-------- Records to process --------
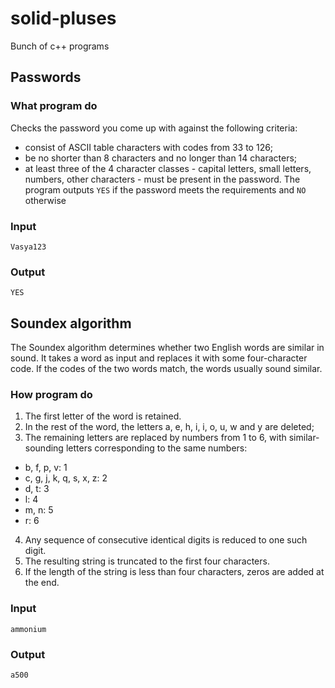 # solid-pluses
Bunch of c++ programs

## Passwords
### What program do
Checks the password you come up with against the following criteria: 
- consist of ASCII table characters with codes from 33 to 126;
- be no shorter than 8 characters and no longer than 14 characters;
- at least three of the 4 character classes - capital letters, small letters, numbers, other characters - must be present in the password.
The program outputs `YES` if the password meets the requirements and `NO` otherwise
### Input
`Vasya123`
### Output
`YES`

## Soundex algorithm
The Soundex algorithm determines whether two English words are similar in sound. It takes a word as input and replaces it with some four-character code. If the codes of the two words match, the words usually sound similar.
### How program do
1. The first letter of the word is retained.
2. In the rest of the word, the letters a, e, h, i, i, o, u, w and y are deleted;
3. The remaining letters are replaced by numbers from 1 to 6, with similar-sounding letters corresponding to the same numbers:
  - b, f, p, v: 1
  - c, g, j, k, q, s, x, z: 2
  - d, t: 3
  - l: 4
  - m, n: 5
  - r: 6
4. Any sequence of consecutive identical digits is reduced to one such digit.
5. The resulting string is truncated to the first four characters.
6. If the length of the string is less than four characters, zeros are added at the end.
### Input
`ammonium`
### Output
`a500`
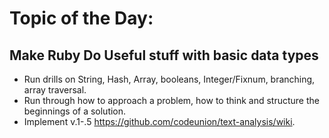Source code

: # Topic of the Day: 

## Make Ruby Do Useful stuff with basic data types

- Run drills on String, Hash, Array, booleans, Integer/Fixnum, branching, array traversal.
- Run through how to approach a problem, how to think and structure the beginnings of a solution.
- Implement v.1-.5 https://github.com/codeunion/text-analysis/wiki.
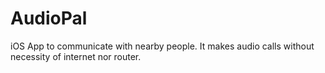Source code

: # AudioPal

iOS App to communicate with nearby people. It makes audio calls without necessity of internet nor router.
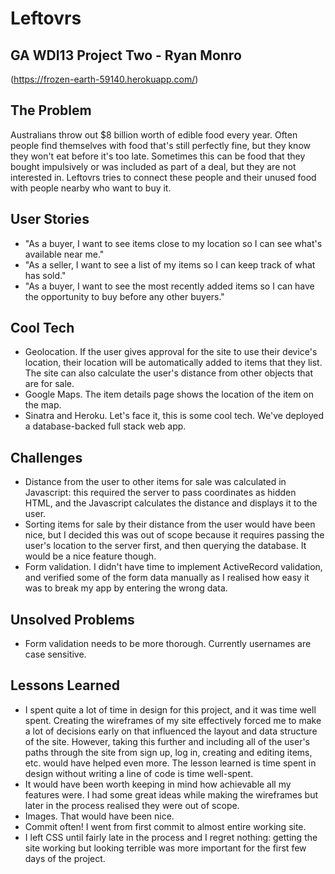 # Leftovrs
## GA WDI13 Project Two - Ryan Monro

(https://frozen-earth-59140.herokuapp.com/)

## The Problem
Australians throw out $8 billion worth of edible food every year. Often people find themselves with food that's still perfectly fine, but they know they won't eat before it's too late. Sometimes this can be food that they bought impulsively or was included as part of a deal, but they are not interested in. Leftovrs tries to connect these people and their unused food with people nearby who want to buy it.

## User Stories

- "As a buyer, I want to see items close to my location so I can see what's available near me."
- "As a seller, I want to see a list of my items so I can keep track of what has sold."
- "As a buyer, I want to see the most recently added items so I can have the opportunity to buy before any other buyers."

## Cool Tech
- Geolocation. If the user gives approval for the site to use their device's location, their location will be automatically added to items that they list. The site can also calculate the user's distance from other objects that are for sale.
- Google Maps. The item details page shows the location of the item on the map. 
- Sinatra and Heroku. Let's face it, this is some cool tech. We've deployed a database-backed full stack web app.

## Challenges
-  Distance from the user to other items for sale was calculated in Javascript: this required the server to pass coordinates as hidden HTML, and the Javascript calculates the distance and displays it to the user.
- Sorting items for sale by their distance from the user would have been nice, but I decided this was out of scope because it requires passing the user's location to the server first, and then querying the database. It would be a nice feature though.
- Form validation. I didn't have time to implement ActiveRecord validation, and verified some of the form data manually as I realised how easy it was to break my app by entering the wrong data.

## Unsolved Problems
- Form validation needs to be more thorough. Currently usernames are case sensitive.

## Lessons Learned
- I spent quite a lot of time in design for this project, and it was time well spent. Creating the wireframes of my site effectively forced me to make a lot of decisions early on that influenced the layout and data structure of the site. However, taking this further and including all of the user's paths through the site from sign up, log in, creating and editing items, etc. would have helped even more. The lesson learned is time spent in design without writing a line of code is time well-spent.
- It would have been worth keeping in mind how achievable all my features were. I had some great ideas while making the wireframes but later in the process realised they were out of scope.
- Images. That would have been nice.
- Commit often! I went from first commit to almost entire working site.
- I left CSS until fairly late in the process and I regret nothing: getting the site working but looking terrible was more important for the first few days of the project.
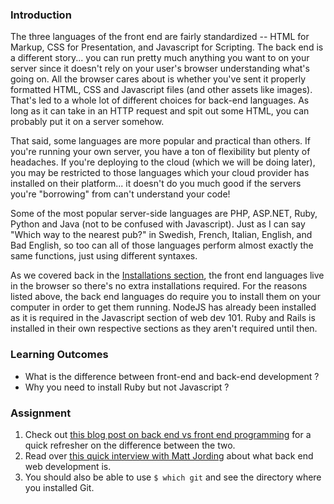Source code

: ### Introduction

The three languages of the front end are fairly standardized -- HTML for Markup, CSS for Presentation, and Javascript for Scripting.  The back end is a different story... you can run pretty much anything you want to on your server since it doesn't rely on your user's browser understanding what's going on.  All the browser cares about is whether you've sent it properly formatted HTML, CSS and Javascript files (and other assets like images).  That's led to a whole lot of different choices for back-end languages.  As long as it can take in an HTTP request and spit out some HTML, you can probably put it on a server somehow.

That said, some languages are more popular and practical than others.  If you're running your own server, you have a ton of flexibility but plenty of headaches.  If you're deploying to the cloud (which we will be doing later), you may be restricted to those languages which your cloud provider has installed on their platform... it doesn't do you much good if the servers you're "borrowing" from can't understand your code!  

Some of the most popular server-side languages are PHP, ASP.NET, Ruby, Python and Java (not to be confused with Javascript).  Just as I can say "Which way to the nearest pub?" in Swedish, French, Italian, English, and Bad English, so too can all of those languages perform almost exactly the same functions, just using different syntaxes.

As we covered back in the [Installations section](https://www.theodinproject.com/courses/web-development-101/lessons/installation-overview), the front end languages live in the browser so there's no extra installations required.  For the reasons listed above, the back end languages do require you to install them on your computer in order to get them running.  NodeJS has already been installed as it is required in the Javascript section of web dev 101. Ruby and Rails is installed in their own respective sections as they aren't required until then.

### Learning Outcomes

* What is the difference between front-end and back-end development ?
* Why you need to install Ruby but not Javascript ? 

### Assignment

<div class="lesson-content__panel" markdown="1">

  1. Check out [this blog post on back end vs front end programming](http://blog.teamtreehouse.com/i-dont-speak-your-language-frontend-vs-backend) for a quick refresher on the difference between the two.
  2. Read over [this quick interview with Matt Jording](https://generalassemb.ly/blog/what-is-back-end-web-development/) about what back end web development is.
  3. You should also be able to use `$ which git` and see the directory where you installed Git.

</div>
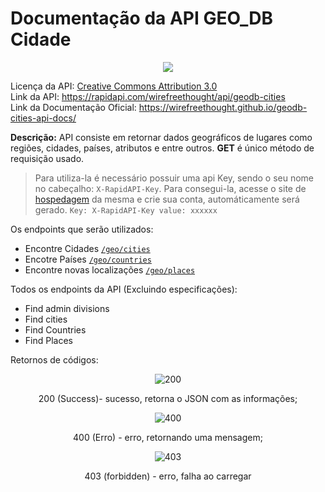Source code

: # Documentação da API GEO_DB Cidade

<div align="center"><img src="http://geodb-cities-api.wirefreethought.com/assets/images/logo.png"></div>

Licença da API: [Creative Commons Attribution 3.0](https://creativecommons.org/licenses/by/3.0/) <br>
Link da API: https://rapidapi.com/wirefreethought/api/geodb-cities <br>
Link da Documentação Oficial: https://wirefreethought.github.io/geodb-cities-api-docs/

**Descrição:** API consiste em retornar dados geográficos de lugares como regiões, cidades, países, atributos e entre outros. **GET** é único método de requisição usado.


> Para utiliza-la é necessário possuir uma api Key, sendo o seu nome no cabeçalho: `X-RapidAPI-Key`. Para consegui-la, acesse o site de [hospedagem](https://rapidapi.com/wirefreethought/api/geodb-cities) da mesma e crie sua conta, automáticamente será gerado.
` Key: X-RapidAPI-Key value: xxxxxx `


Os endpoints que serão utilizados:

- Encontre Cidades [`/geo/cities`](https://wft-geo-db.p.rapidapi.com/v1/geo/cities)
- Encotre Países [`/geo/countries`](https://wft-geo-db.p.rapidapi.com/v1/geo/countries)
- Encontre novas localizações [`/geo/places`](https://wft-geo-db.p.rapidapi.com/v1/geo/places)

Todos os endpoints da API (Excluindo especificações):

- Find admin divisions
- Find cities
- Find Countries
- Find Places

Retornos de códigos:

<center> 

![200](https://imgur.com/Tdo9Y6o.png)

200 (Success)- sucesso, retorna o JSON com as informações;

![400](https://imgur.com/Zt613zL.png)

400 (Erro) - erro, retornando uma mensagem;

![403](https://imgur.com/X9XI1ch.png)

403 (forbidden) - erro, falha ao carregar

</center>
--------
Exercise:
Pick out each line in the items above that contains the word "wireframes" and copy those lines.

Solution to the exercise:
- I spent quite a lot of time in design for this project, and it was time well spent. Creating the wireframes of my site effectively forced me to make a lot of decisions early on that influenced the layout and data structure of the site. However, taking this further and including all of the user's paths through the site from sign up, log in, creating and editing items, etc. would have helped even more. The lesson learned is time spent in design without writing a line of code is time well-spent.
- It would have been worth keeping in mind how achievable all my features were. I had some great ideas while making the wireframes but later in the process realised they were out of scope.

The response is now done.